Купаясь в солнечных лучах, жужжал среди листвы огромный шмель. Считается, что пчелы — трудолюбивы, но люди за ними всерьез не наблюдали. Пчелы без толку суетятся у цветов, а все думают, что те работают не за страх, а за совесть. Уж поверьте мне: я часами наблюдал за пчелами и знаю, что хваленое их трудолюбие — глупые россказни. Эти насекомые просто наслаждаются ароматами цветов, наслаждаются игрой света и тени. Трудолюбивые? Не похоже…
За болотами часто бродили олени, но сегодня мне не повезло. Поэтому я подстрелил утку, лениво поднимавшуюся с темной поверхности воды. Подходя к дому, я услышал голоса. Насторожился… Минуту спустя я увидел во дворе трех всадников, которые оценивающе разглядывали моего мула. На красивом гнедом жеребце сидел высокий статный мужчина; второй был Джоэл Риз, о котором я не мог сказать ничего хорошего, а лицо третьего стоило запомнить — по виду очень неглупый человек.
— Чей это мул? — спросил высокий. По тону я понял, что он привык командовать, однако, на мой взгляд, ничего особенного из себя не представлял, хотя слишком много о себе мнил. — Риз, вы говорили, что ферма пустует?
— Уже давно пустует. Иногда тут останавливаются на ночлег.
Мне показалось, что пора вмешаться.
— Ферма не пустует и не продается, — сказал я. — Я здесь хозяин.
Все трое резко обернулись.
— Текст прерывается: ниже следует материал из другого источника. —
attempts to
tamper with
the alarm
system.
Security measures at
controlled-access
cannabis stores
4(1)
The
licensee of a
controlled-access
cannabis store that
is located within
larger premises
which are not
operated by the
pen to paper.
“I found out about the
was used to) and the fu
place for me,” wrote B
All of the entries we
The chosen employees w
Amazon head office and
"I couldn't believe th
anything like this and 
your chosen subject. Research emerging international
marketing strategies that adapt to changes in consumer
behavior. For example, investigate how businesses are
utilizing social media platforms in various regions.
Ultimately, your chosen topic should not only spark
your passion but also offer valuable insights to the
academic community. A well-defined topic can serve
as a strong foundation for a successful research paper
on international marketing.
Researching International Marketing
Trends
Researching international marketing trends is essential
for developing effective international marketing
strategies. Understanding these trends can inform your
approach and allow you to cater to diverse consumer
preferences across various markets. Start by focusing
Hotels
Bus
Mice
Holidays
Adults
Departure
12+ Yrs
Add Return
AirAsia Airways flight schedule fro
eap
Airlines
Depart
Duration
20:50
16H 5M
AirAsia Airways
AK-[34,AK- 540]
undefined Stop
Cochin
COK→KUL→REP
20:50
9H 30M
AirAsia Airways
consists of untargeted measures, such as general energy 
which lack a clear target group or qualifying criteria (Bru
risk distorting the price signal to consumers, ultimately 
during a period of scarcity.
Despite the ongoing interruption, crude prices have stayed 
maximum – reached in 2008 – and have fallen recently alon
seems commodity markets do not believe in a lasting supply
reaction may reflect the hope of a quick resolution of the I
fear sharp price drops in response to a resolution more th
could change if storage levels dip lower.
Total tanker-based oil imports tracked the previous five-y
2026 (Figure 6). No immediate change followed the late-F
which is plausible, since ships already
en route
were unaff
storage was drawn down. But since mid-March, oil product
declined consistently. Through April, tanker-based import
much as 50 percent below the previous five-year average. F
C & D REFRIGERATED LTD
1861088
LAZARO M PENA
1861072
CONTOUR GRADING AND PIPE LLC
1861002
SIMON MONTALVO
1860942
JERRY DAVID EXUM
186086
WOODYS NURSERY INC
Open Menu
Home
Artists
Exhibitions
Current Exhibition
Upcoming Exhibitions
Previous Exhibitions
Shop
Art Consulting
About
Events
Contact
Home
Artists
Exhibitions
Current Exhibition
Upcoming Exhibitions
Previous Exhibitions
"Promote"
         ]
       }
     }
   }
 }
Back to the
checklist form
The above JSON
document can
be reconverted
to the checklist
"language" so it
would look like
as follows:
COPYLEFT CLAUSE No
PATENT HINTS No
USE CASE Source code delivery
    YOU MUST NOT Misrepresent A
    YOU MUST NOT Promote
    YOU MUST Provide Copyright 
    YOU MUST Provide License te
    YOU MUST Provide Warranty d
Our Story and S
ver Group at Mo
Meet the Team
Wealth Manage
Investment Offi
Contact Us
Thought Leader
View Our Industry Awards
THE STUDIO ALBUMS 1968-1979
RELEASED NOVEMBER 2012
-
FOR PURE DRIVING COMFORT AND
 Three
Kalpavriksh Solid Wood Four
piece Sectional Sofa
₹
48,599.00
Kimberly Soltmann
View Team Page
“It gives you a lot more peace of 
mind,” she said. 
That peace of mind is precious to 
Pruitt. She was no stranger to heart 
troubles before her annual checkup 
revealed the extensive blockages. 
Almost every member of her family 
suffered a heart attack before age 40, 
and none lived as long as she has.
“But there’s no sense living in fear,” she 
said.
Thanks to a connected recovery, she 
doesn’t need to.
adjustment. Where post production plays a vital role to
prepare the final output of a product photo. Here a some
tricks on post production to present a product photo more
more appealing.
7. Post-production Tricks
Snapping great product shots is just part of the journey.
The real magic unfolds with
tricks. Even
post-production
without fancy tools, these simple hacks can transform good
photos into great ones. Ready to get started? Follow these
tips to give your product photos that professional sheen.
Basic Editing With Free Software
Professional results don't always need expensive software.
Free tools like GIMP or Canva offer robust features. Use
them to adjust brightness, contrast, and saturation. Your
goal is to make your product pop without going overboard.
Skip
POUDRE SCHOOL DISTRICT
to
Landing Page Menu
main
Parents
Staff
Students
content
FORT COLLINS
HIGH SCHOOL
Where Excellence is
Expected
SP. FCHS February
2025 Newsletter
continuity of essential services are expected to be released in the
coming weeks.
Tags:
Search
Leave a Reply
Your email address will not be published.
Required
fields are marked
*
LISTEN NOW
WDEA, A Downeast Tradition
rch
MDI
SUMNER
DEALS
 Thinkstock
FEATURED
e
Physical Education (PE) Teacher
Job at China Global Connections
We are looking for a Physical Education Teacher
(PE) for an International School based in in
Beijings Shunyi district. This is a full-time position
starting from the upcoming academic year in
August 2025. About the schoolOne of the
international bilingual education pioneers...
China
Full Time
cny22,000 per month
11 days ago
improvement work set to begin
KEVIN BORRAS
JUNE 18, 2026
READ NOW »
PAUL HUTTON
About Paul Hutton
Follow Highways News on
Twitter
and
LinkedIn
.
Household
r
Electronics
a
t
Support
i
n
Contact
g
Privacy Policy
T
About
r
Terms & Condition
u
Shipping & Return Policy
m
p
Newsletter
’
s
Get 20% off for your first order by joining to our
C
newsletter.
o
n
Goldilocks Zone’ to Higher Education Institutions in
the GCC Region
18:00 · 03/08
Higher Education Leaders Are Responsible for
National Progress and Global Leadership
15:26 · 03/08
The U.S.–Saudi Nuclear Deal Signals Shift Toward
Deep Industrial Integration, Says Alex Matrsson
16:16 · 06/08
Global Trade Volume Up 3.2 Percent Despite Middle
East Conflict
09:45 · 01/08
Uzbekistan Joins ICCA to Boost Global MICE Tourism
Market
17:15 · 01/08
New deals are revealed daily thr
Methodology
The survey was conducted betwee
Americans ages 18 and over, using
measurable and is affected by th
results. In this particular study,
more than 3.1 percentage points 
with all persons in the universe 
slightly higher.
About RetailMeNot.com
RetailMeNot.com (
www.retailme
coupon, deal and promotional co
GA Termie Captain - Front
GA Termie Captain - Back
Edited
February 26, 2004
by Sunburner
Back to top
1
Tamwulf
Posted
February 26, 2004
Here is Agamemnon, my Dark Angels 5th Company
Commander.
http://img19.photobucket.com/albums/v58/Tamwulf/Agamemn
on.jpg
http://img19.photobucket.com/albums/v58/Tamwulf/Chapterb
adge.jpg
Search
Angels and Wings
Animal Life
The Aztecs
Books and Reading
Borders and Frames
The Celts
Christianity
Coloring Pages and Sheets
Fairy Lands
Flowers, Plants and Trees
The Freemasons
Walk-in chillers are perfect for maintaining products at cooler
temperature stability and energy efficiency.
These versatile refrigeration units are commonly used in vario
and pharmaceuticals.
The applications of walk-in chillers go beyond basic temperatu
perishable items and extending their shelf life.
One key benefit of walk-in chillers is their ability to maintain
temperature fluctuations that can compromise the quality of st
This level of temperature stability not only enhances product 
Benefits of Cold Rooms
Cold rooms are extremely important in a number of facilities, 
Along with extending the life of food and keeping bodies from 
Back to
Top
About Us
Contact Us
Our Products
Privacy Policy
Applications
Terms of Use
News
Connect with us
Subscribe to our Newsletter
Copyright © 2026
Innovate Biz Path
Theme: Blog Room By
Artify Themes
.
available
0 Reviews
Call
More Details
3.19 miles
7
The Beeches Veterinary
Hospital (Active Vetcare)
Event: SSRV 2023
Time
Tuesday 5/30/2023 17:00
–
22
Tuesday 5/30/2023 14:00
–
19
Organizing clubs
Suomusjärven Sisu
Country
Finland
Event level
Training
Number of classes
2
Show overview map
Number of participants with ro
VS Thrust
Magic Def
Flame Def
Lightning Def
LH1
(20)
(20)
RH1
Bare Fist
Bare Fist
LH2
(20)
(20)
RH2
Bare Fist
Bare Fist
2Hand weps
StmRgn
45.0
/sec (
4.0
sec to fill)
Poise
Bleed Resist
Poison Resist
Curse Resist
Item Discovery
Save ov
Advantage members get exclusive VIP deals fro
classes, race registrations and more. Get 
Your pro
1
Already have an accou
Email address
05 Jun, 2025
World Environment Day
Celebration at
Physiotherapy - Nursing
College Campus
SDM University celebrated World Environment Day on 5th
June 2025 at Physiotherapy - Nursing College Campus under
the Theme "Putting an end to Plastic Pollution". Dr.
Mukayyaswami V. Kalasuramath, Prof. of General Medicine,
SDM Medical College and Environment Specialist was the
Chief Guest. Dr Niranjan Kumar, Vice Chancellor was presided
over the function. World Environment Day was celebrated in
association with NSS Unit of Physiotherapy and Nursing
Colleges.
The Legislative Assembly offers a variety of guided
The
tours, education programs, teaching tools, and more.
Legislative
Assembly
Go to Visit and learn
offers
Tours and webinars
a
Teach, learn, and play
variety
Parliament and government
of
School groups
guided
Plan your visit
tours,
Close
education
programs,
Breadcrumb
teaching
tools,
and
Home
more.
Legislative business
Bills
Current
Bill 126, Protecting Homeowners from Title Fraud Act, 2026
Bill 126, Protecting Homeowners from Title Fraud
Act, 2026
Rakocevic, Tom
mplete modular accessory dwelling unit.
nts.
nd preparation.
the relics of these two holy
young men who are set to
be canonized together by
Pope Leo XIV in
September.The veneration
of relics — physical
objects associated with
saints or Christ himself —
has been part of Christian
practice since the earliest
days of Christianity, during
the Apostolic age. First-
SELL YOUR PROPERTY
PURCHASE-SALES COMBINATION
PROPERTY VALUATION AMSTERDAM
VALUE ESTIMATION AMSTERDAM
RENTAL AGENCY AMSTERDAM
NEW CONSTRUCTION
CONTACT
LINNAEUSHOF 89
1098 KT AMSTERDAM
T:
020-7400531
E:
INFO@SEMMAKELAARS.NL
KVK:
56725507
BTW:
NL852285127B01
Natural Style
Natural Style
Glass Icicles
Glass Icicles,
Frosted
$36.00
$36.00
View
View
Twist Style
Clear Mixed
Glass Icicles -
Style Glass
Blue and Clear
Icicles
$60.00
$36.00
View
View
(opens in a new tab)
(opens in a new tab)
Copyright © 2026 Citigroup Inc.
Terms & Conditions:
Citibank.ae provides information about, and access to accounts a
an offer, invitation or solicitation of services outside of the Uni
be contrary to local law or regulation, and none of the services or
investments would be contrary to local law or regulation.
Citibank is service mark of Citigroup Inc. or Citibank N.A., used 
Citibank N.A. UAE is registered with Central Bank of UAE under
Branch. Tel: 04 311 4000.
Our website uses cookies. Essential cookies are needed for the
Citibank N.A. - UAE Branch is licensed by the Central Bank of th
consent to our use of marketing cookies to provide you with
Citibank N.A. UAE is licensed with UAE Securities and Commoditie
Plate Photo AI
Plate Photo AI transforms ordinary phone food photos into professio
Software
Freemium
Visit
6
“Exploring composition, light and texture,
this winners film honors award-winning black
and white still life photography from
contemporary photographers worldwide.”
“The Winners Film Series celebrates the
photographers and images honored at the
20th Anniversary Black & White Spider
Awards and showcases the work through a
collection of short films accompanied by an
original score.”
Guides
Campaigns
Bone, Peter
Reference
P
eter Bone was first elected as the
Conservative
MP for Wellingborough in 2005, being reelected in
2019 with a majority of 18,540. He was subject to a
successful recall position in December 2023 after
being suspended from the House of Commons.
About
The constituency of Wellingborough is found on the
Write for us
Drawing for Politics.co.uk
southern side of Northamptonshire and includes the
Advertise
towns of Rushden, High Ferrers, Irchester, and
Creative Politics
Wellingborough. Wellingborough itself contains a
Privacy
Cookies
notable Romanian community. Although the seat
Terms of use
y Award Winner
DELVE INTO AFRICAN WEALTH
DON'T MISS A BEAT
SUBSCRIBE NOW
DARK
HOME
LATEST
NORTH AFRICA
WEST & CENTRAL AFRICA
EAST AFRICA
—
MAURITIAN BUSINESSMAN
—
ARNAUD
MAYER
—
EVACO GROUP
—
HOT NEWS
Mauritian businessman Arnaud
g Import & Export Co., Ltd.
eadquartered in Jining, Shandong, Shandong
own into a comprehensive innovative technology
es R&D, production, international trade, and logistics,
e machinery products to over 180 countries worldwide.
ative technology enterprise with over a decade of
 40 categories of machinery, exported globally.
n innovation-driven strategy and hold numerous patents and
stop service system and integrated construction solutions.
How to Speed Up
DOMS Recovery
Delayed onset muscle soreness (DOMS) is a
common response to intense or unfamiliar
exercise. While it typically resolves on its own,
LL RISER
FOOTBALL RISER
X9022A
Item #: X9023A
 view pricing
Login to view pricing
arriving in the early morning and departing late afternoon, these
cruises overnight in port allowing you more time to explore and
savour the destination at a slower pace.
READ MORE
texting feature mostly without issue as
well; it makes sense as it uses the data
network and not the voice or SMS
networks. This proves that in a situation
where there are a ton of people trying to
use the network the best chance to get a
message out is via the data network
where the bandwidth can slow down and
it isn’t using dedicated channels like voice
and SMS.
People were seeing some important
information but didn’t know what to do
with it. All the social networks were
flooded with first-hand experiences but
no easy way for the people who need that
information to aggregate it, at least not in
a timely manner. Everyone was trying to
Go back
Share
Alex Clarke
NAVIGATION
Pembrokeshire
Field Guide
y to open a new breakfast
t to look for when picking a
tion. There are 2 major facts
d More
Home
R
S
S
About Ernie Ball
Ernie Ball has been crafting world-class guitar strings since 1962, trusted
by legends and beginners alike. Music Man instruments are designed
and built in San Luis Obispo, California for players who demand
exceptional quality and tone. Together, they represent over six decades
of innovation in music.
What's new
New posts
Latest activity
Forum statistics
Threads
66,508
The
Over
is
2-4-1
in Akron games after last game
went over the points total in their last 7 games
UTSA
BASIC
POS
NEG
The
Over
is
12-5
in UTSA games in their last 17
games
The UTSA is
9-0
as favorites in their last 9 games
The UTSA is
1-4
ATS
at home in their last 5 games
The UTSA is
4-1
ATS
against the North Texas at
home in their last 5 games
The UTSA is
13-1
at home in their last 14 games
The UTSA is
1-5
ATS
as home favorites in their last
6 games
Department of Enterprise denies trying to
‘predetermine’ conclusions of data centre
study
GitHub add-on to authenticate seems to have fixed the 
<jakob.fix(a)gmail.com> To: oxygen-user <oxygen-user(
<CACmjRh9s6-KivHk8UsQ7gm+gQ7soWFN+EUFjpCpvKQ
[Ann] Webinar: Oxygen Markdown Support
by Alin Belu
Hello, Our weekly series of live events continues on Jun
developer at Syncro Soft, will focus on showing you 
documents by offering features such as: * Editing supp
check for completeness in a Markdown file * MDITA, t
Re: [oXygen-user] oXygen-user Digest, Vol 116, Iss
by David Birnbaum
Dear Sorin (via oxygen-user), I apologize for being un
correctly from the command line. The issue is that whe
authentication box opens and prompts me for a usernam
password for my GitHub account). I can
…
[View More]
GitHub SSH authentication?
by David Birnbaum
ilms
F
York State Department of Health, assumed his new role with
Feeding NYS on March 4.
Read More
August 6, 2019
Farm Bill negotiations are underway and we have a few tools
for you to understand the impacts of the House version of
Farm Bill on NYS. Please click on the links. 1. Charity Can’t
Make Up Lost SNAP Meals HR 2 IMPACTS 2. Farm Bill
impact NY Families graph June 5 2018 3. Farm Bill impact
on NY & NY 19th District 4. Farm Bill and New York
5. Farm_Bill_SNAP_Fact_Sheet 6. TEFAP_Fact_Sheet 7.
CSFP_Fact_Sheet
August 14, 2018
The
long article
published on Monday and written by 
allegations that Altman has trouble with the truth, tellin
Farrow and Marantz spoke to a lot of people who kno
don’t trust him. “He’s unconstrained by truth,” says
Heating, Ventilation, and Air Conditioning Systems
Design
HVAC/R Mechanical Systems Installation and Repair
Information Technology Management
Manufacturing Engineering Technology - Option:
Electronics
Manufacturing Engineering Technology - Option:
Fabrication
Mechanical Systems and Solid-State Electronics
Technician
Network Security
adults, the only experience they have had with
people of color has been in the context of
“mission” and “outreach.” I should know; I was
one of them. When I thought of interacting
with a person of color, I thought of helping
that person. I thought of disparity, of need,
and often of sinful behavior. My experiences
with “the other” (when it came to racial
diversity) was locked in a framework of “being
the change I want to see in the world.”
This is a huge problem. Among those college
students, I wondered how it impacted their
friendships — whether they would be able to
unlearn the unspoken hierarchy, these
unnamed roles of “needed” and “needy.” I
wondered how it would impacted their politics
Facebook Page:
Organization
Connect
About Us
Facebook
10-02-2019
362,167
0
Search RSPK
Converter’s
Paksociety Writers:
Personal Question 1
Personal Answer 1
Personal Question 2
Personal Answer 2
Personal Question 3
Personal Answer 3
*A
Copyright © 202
Джоэл Риз ухмыльнулся.
— Полковник, — это Каллен Бейкер, о котором я вам рассказывал.
Полковник холодно взглянул на меня, но прицел винтовки, направленный на него, был еще холоднее. При этом я не упускал из виду третьего. Полковник, похоже, был никудышным воякой, а Риз силен лишь тогда, когда противник связан и беспомощен. А вот третий — тот был явно из другого теста — и, как мне снова показалось, не дурак.
— Похоже, мы встречались. — Я взглянул ему прямо в глаза.
— Меня зовут Джон Тауэр. Я приехал сюда после того, как ты покинул эти края.
— Тебе не случалось бывать к западу от Рокки-Маунтинс?
Тауэр явно оживился.
— Может, и случалось. Я вообще много повидал.
— Бейкер, — снова заговорил полковник, — ты сражался за южан. Тебя знают здесь как смутьяна. Мы не потерпим от тебя разных фокусов. Будешь чинить помехи программе Восстановления, угодишь в тюрьму. А твою землю мы конфискуем, поскольку ты враг своей стране.